On Thursday, 20 September 2012 at 17:32:52 UTC, bearophile wrote:
Jonathan M Davis:
Functions which operate on ASCII characters. All of the functions in std.ascii accept unicode characters but effectively ignore them. All isX functions return false for unicode characters, and all toX functions do nothing to unicode characters.<

So now I'd like a new set of functions designed for ASCII text, with contracts to refuse not-ASCII things ;-)

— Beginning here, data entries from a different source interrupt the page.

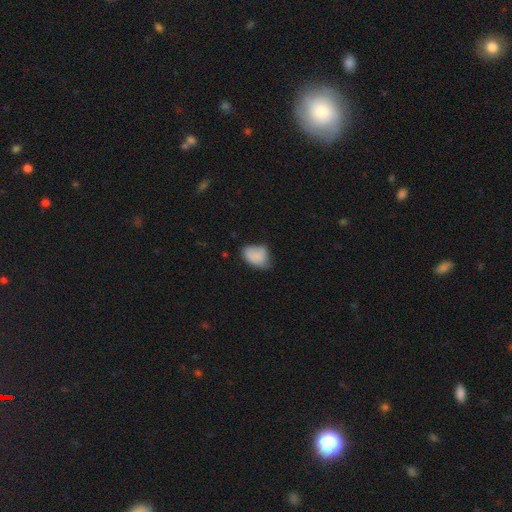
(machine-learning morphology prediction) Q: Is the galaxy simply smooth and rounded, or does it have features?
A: smooth — 81%.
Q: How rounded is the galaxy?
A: in between — 81%.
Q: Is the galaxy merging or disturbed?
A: minor disturbance — 42%.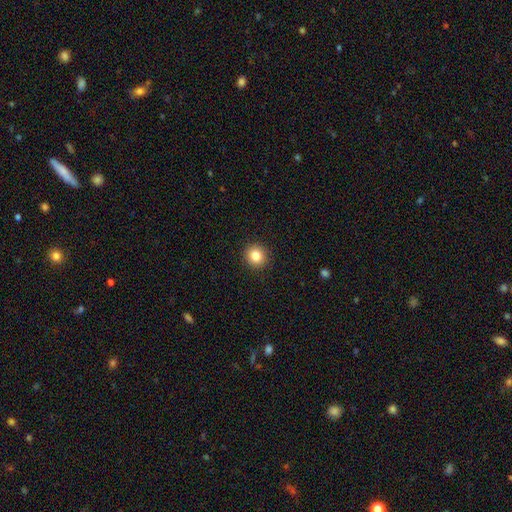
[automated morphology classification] Smooth or featured? Predicted: smooth (p=0.84). How rounded? Predicted: round (p=0.92). Merging? Predicted: none (p=0.92).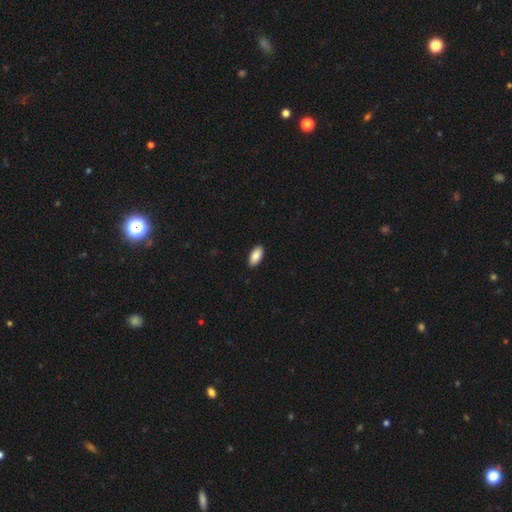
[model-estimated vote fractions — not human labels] Smooth or featured? Predicted: smooth (p=0.88). How rounded? Predicted: in between (p=0.92). Merging? Predicted: none (p=0.90).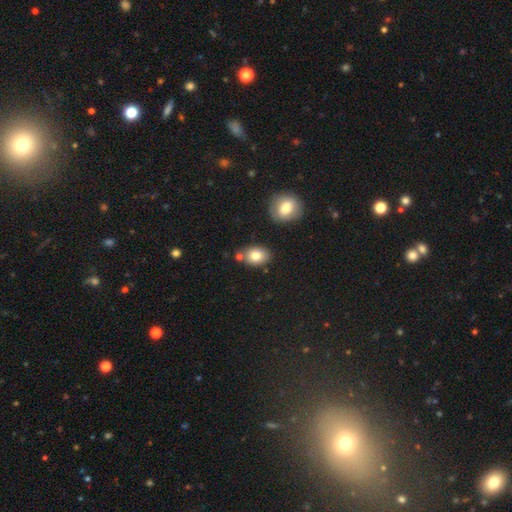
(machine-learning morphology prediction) The model was most divided on "how rounded": in between: 71%, round: 28%, cigar-shaped: 1%. More confident: smooth or featured — smooth (80%); merging — none (74%).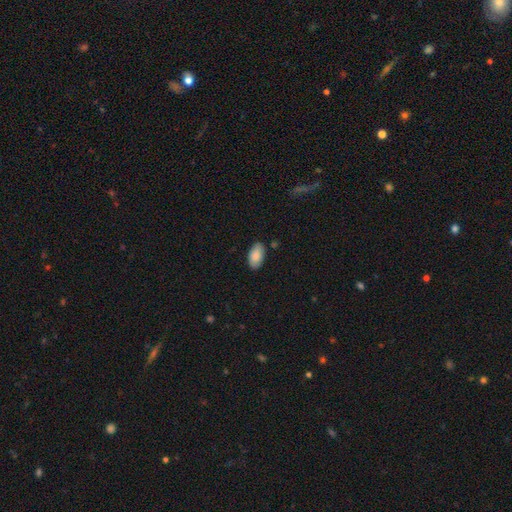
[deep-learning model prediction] Morphology: type=smooth (87%); roundness=in between (95%); merging=none (83%).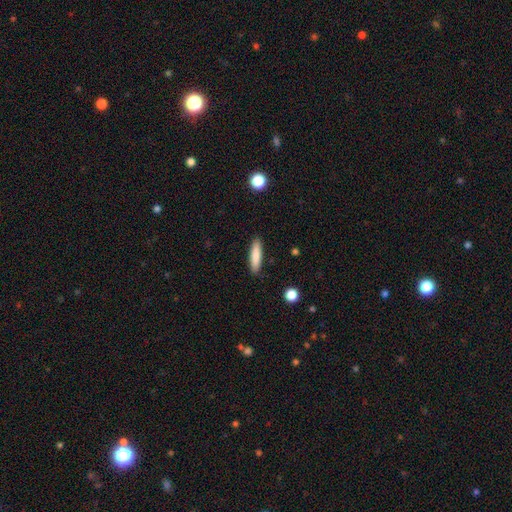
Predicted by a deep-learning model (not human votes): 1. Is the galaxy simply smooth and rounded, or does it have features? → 83% smooth, 11% featured or disk, 6% star or artifact.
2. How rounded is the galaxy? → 75% cigar-shaped, 24% in between, 1% round.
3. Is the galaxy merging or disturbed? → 90% none, 7% minor disturbance, 2% major disturbance, 1% merger.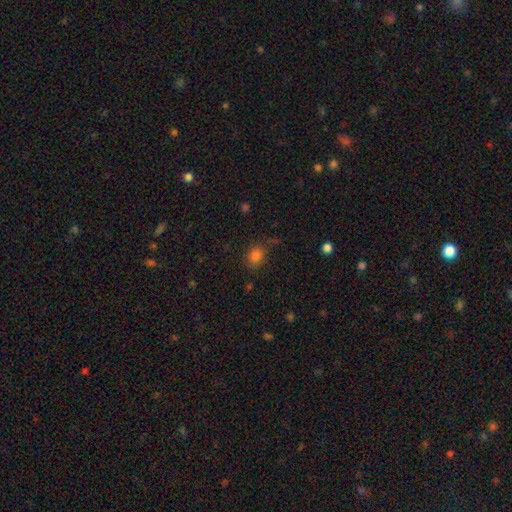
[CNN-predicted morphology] type=smooth (80%); roundness=round (59%); merging=none (74%).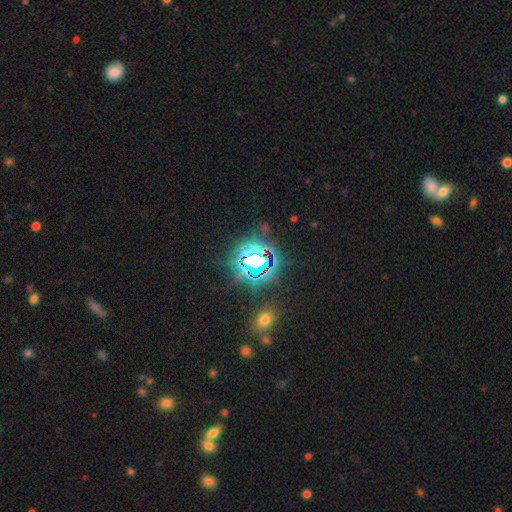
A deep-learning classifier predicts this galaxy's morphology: star or artifact 79%, smooth 13%, featured or disk 7%.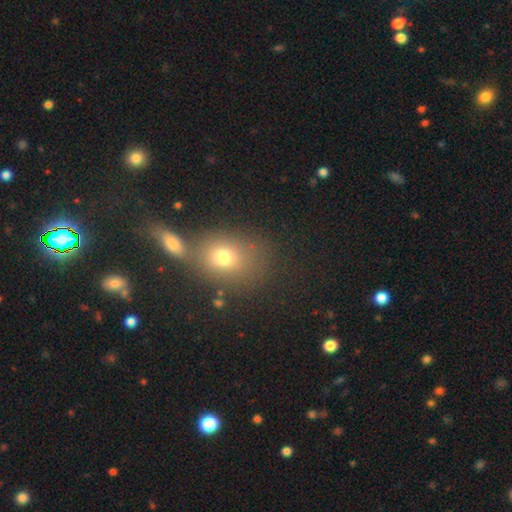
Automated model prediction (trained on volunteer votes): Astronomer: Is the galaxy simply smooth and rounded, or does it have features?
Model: smooth — 65%.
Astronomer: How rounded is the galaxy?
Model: round — 57% (runner-up: in between, 42%).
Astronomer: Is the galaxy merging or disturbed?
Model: none — 52% (runner-up: merger, 32%).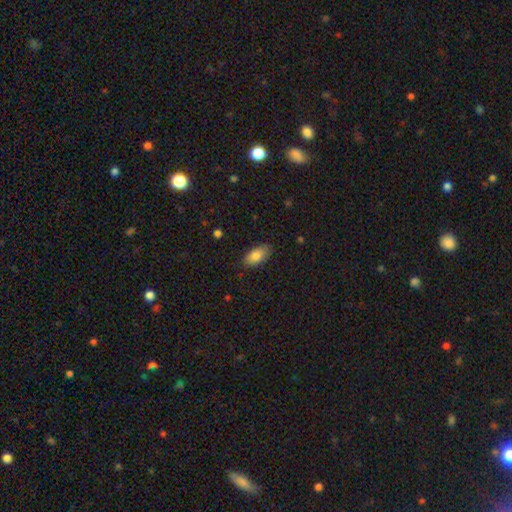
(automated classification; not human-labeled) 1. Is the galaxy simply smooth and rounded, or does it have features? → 82% smooth, 10% featured or disk, 7% star or artifact.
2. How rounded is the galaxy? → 91% in between, 6% cigar-shaped, 4% round.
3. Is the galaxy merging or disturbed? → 83% none, 14% minor disturbance, 3% major disturbance, 1% merger.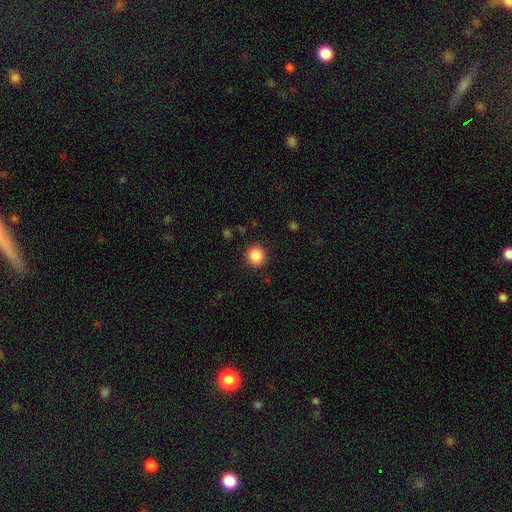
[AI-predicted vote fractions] This is clearly a smooth galaxy (86%). How rounded: clearly round (92%). Merging: clearly none (91%).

Thank you for the answers Jonathan.

Bye,
bearophile

What do you (you two) think of my proposition for a "std.strictascii" module?

The signatures would be:
char toLower(dchar c);

And the implementations be like:

----
char toLower(dchar c)
in
{
    assert(c.std.ascii.isAscii());
}
body
{
    cast(char) c.std.ascii.toLower();
}
----

The rational for taking a dchar as input is so that it's own input can be correctly validated, and so that it can easilly operate with foreach etc, doing the cast internally. The returned value would be pre-cast to char.

Usage:

----
import std.stdio;
import std.strictascii;

void main(){
    string s1 = "axbacxf";
    string s2 = "àxbécxf";
    char[] cs = new char[](7);

    //bearophile use case: no casts
    foreach(i, c; s1)
        cs[i] = c.toUpper();

    //illegal use case: correct input validation
    foreach(i, c; s1)
        cs[i] = c.toUpper(); //in assert
}
----

It doesn't add *much* functionality, and arguably, it is a specialized functionality, but there are usecases where you want to operate ONLY on ascii, as pointed out by bearophile.

Just curious if I should even consider investing some effort in this.